If your blog is rather small and you don’t have to worry about bandwidth fee / peak times, then it may be not worth your time to lay an eye on this plugin. But if you have a big enough blog with tens of thousands of views a day, and the bandwidth fee is giving you some good nightmare, and the bottle necks are causing you some headaches, then why not give Free CDN a try?

  • What would it take to write the FREE CDN plug-in to support other CDNs?  Basically, I’d need the ability to specify a specific host/CNAME.  Then it would re-write the URLs with that “pre-pend”.
    Example:  Current url   http://www.skankscout.com  I would want the static content to be  http://static.skankscout.com  something like that.  Contact if you think this could be done?

  • Hi Mike, it can be done ;)

  • Great!  Is that something you’re willing to add to the plugin?  I have an immediate need for it.  Thanks!

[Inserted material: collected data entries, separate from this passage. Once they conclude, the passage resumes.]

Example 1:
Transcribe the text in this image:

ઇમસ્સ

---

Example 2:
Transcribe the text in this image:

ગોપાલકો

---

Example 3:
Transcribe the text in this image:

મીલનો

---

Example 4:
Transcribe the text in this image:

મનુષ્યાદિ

  • Actually I’m not very sure that adding such a feature is suitable for this plugin. As you can tell from the name, it’s for free CDNs (starting with Coral) only. Also I don’t know if your case (prepending a “static” prefix) is common - you know, a plugin should serve majority’s purpose.

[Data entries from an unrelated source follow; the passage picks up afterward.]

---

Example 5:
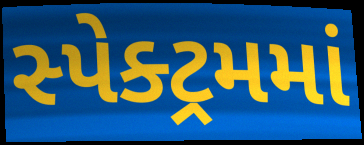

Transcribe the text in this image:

સ્પેક્ટ્રમમાં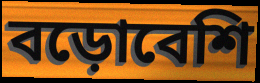
বড়োবেশি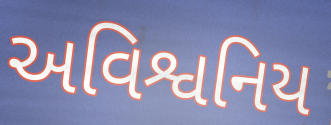
અવિશ્વનિય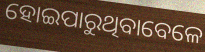
ହୋଇପାରୁଥିବାବେଳେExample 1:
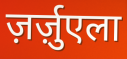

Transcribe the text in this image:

ज़र्ज़ुएला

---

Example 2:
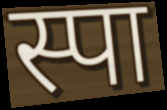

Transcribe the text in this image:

स्पा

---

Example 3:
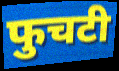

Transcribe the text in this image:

फुचटी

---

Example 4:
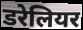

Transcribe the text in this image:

डरेलियर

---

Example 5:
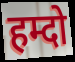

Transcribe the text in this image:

हम्दोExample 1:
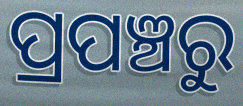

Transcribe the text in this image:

ପ୍ରପଞ୍ଚରୁ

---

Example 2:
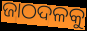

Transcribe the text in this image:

ଜାଠଦଳକୁ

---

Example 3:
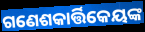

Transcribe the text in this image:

ଗଣେଶକାର୍ତ୍ତିକେୟଙ୍କ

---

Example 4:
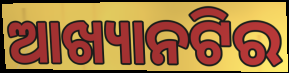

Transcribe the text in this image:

ଆଖ୍ୟାନଟିର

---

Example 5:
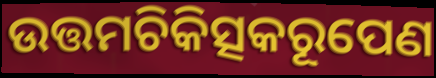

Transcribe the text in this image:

ଉତ୍ତମଚିକିତ୍ସକରୂପେଣ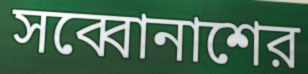
সব্বোনাশের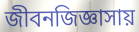
জীবনজিজ্ঞাসায়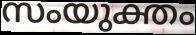
സംയുക്തം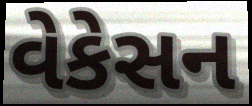
વેકેસન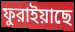
ফুরাইয়াছেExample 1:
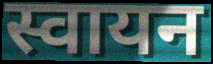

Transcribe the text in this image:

स्वायन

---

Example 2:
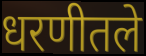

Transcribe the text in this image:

धरणीतले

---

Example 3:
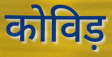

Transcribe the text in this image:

कोविड़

  • I’ve had a lot of experiences with CDNs.  Usually to implement one, you simply need to specify a URL which is a CNAME that points to a CDN host.  So as long as the plug in allows you to specify a host, then it could be used with just about any CDN.
    So it wouldn’t necessarily need to be called STATIC.domain.com.  It could be anything.  The issues I’ve had with using CMS like WP or Joomla, is it makes it very difficult to use a CDN with them.  You’d have to manually embed pieces of content.
    With your plug-in one would simply specify the type of content (jpg, css, js, ect) and then specify a “pre-pend url” that would work with the CDN.  I imagine you’d be able to sell a plug in like that.
    Let me know your thoughts.
    - Mike

  • Hi Mike, please check your email.

  • You’re welcome and congratulations on your new plugin!  I have a question though.  What’s the benefit of this versus using htaccess? (http://badpopcorn.com/blog/2006/04/22/coral-cache-and-htaccess/)

  • Hi Thaya,
    At first site the only major different is that my plugin only applies rewriting on static contents. Apart from that, imo using a plugin is always safer (and sometimes the only choice) than touching .htaccess. In the future I will add some more features too.

  • Just wanted to thank you for this plugin.  I’m using it on my WordPress plugin and after a bit of tweaking it’s working great!

  • How would the plugin affect SEO if at all?

  • Hi, actually I don’t think this affects SEO, as it only rewrites static contents such as javascript, css, and images. The most important thing for search engines is always the content, which is plugin-independent.

  • I doubt it will affect SEO.  The HTML is still coming from http://www.domain.com.  Your TAGs and content will still show.  The only thing this plug-in is doing is loading images, js, css files from another location.  If you use SiteMap.xml files, then google, bing, yahoo etc will still index your site properly.  The text on the page will still be searchable by the search engines.
    - Mike C
     
     

  • Great!  Is that something you’re willing to add to the plugin?  I have an immediate need for it.  Thanks!